▶ **What you will do**:
Quote everything below from the line containing "Posted 4 days ago" down to the line containing "Gilbert, AZ, US", keeping each line as it appears.

---------- Data for analysis ----------

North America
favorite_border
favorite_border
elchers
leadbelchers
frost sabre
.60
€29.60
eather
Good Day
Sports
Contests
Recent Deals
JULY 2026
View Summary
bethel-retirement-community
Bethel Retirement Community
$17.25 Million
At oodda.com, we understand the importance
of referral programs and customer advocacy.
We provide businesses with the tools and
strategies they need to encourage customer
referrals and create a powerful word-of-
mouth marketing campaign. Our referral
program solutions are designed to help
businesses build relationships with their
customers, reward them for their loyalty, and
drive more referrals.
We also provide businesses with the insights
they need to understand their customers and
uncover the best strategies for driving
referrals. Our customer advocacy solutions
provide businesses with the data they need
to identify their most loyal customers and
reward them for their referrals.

----------
---------- Data for analysis ----------

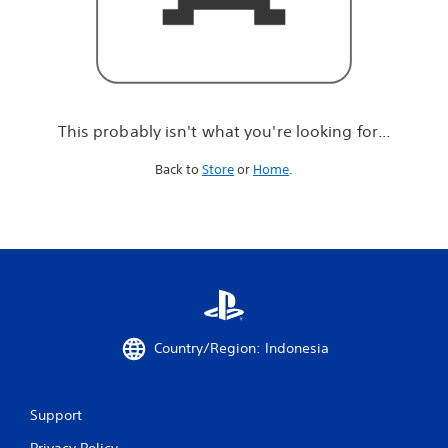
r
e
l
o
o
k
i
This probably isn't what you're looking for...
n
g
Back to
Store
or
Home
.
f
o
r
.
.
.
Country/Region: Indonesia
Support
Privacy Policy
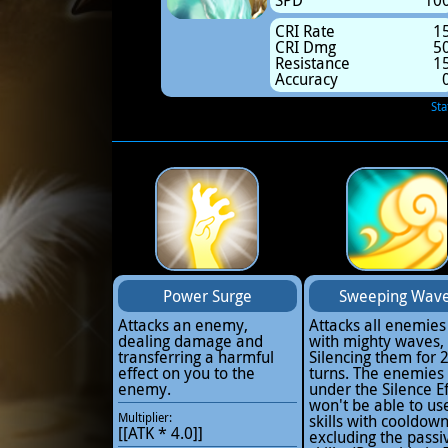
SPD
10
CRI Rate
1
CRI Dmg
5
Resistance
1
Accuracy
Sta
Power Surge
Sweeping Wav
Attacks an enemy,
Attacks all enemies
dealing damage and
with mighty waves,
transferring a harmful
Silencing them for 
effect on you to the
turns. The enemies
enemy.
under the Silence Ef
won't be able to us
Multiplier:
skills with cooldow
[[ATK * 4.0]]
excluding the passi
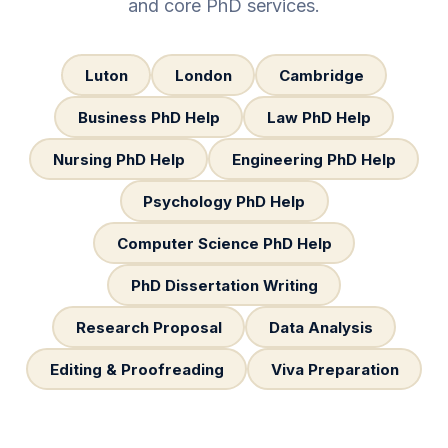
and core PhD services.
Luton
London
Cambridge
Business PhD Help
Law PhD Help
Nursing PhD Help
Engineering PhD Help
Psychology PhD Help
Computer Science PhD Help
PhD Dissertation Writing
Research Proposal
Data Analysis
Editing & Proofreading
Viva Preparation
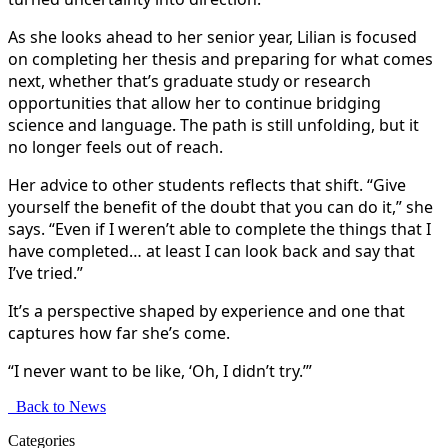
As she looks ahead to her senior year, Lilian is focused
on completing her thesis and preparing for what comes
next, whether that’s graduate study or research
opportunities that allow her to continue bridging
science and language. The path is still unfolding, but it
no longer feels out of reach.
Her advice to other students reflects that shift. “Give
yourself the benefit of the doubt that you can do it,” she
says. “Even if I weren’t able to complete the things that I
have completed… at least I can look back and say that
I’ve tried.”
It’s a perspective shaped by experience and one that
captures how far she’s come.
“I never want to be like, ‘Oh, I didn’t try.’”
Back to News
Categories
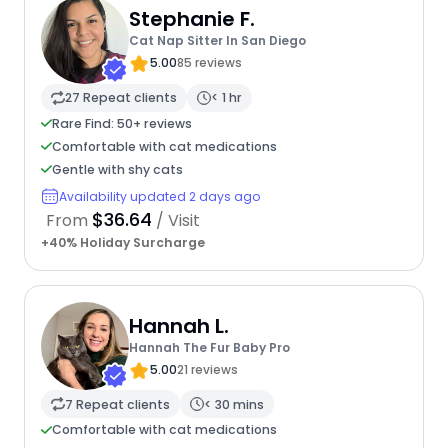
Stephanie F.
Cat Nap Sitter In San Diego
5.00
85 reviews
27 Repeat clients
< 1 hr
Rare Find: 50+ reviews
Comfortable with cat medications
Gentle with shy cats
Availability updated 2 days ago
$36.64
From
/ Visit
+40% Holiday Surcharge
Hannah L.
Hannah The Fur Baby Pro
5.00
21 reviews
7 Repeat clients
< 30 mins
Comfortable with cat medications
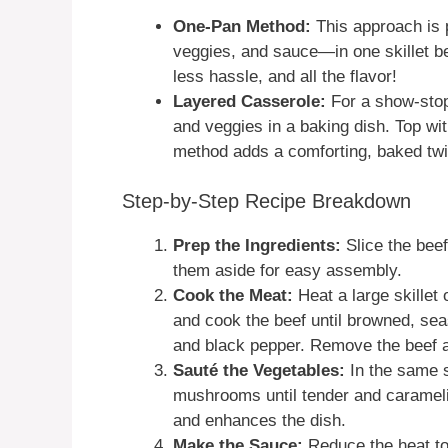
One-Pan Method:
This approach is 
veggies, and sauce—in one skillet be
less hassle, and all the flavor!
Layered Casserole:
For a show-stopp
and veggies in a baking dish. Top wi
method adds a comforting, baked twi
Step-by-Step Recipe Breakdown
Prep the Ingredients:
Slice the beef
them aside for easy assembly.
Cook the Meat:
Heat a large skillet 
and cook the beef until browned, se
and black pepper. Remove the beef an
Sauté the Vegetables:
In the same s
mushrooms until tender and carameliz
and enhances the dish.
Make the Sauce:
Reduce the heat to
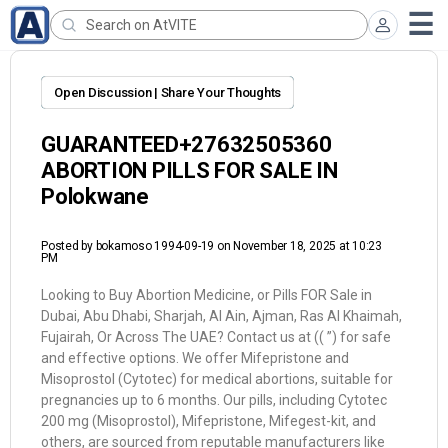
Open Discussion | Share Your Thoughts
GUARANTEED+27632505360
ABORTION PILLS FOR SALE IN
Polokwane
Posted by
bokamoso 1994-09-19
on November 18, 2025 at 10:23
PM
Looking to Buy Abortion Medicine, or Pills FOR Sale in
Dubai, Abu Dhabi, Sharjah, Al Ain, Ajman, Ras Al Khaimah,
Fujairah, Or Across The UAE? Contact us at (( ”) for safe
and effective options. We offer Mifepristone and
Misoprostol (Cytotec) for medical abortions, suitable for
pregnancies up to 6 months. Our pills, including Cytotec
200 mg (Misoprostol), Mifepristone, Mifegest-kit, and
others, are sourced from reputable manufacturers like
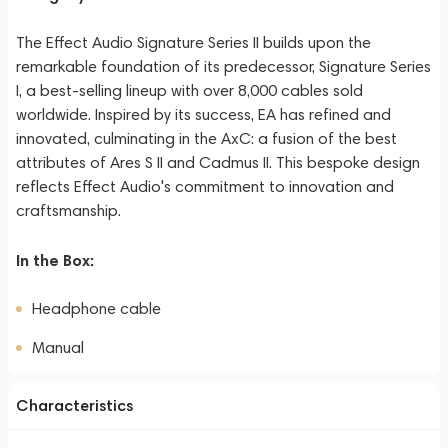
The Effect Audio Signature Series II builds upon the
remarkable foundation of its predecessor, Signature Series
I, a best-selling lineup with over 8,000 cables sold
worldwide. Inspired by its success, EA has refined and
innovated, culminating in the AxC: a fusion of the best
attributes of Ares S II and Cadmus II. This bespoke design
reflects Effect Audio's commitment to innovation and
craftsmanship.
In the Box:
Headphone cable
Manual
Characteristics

----------
---------- Data for analysis ----------

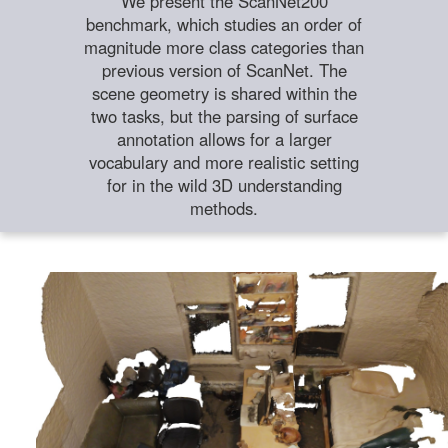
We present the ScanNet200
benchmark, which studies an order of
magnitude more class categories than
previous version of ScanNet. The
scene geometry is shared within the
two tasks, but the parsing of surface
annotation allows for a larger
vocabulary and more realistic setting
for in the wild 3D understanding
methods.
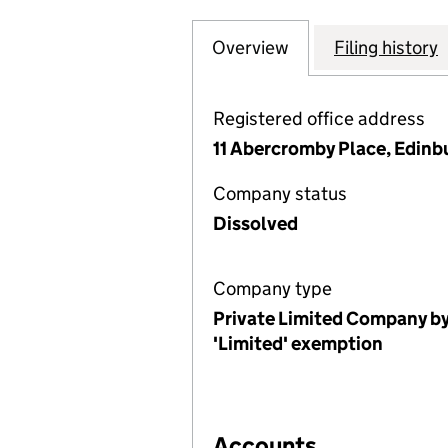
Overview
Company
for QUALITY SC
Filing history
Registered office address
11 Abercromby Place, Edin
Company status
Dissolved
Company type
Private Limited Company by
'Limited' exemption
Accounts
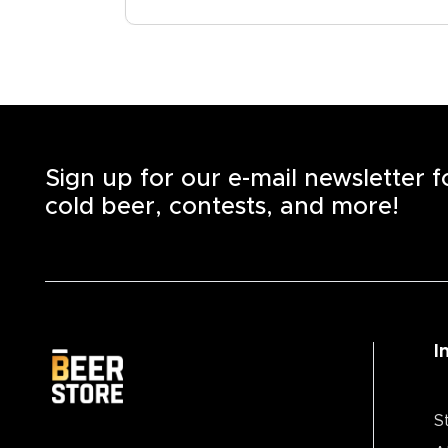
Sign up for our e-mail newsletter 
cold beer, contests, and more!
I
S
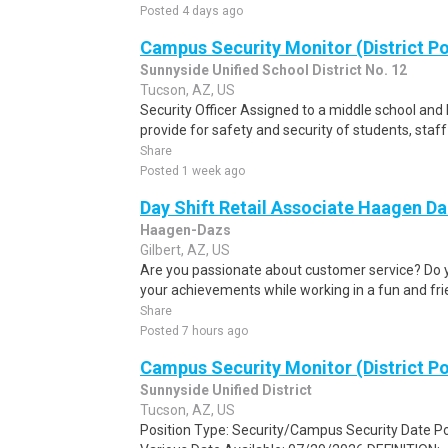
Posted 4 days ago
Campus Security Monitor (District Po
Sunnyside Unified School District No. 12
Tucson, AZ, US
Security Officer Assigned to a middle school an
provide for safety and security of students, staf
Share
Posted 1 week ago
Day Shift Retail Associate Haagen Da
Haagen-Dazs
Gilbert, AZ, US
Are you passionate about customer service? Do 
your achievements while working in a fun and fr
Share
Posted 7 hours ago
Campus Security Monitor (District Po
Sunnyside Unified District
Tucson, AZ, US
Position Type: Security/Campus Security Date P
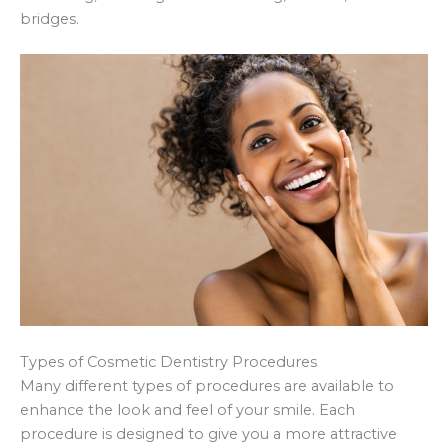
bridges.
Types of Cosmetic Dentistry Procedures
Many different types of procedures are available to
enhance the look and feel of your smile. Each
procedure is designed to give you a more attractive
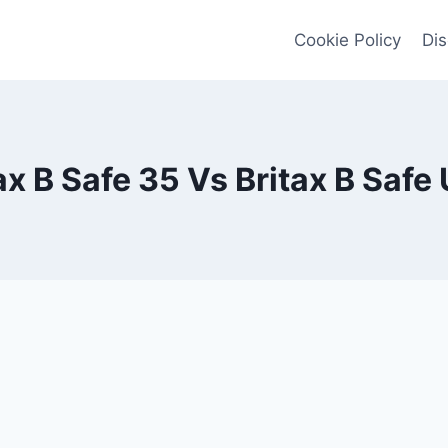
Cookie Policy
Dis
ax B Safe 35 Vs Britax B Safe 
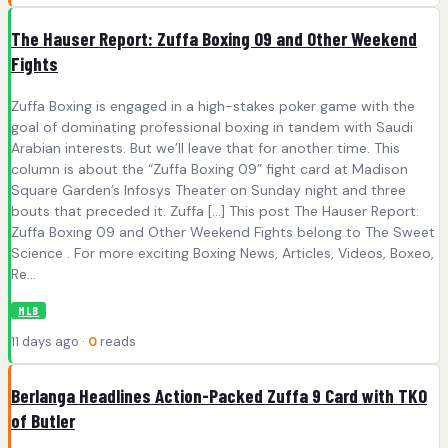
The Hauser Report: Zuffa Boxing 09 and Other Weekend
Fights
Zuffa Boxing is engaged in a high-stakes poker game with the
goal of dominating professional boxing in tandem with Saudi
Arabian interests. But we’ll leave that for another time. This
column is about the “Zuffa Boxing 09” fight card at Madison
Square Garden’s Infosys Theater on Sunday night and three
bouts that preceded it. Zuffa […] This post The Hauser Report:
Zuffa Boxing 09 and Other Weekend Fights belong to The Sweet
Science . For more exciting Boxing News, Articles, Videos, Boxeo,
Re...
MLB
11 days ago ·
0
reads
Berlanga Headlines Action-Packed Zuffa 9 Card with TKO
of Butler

----------

▶ **Your solution**:
Posted 4 days ago
Campus Security Monitor (District Po
Sunnyside Unified School District No. 12
Tucson, AZ, US
Security Officer Assigned to a middle school an
provide for safety and security of students, staf
Share
Posted 1 week ago
Day Shift Retail Associate Haagen Da
Haagen-Dazs
Gilbert, AZ, US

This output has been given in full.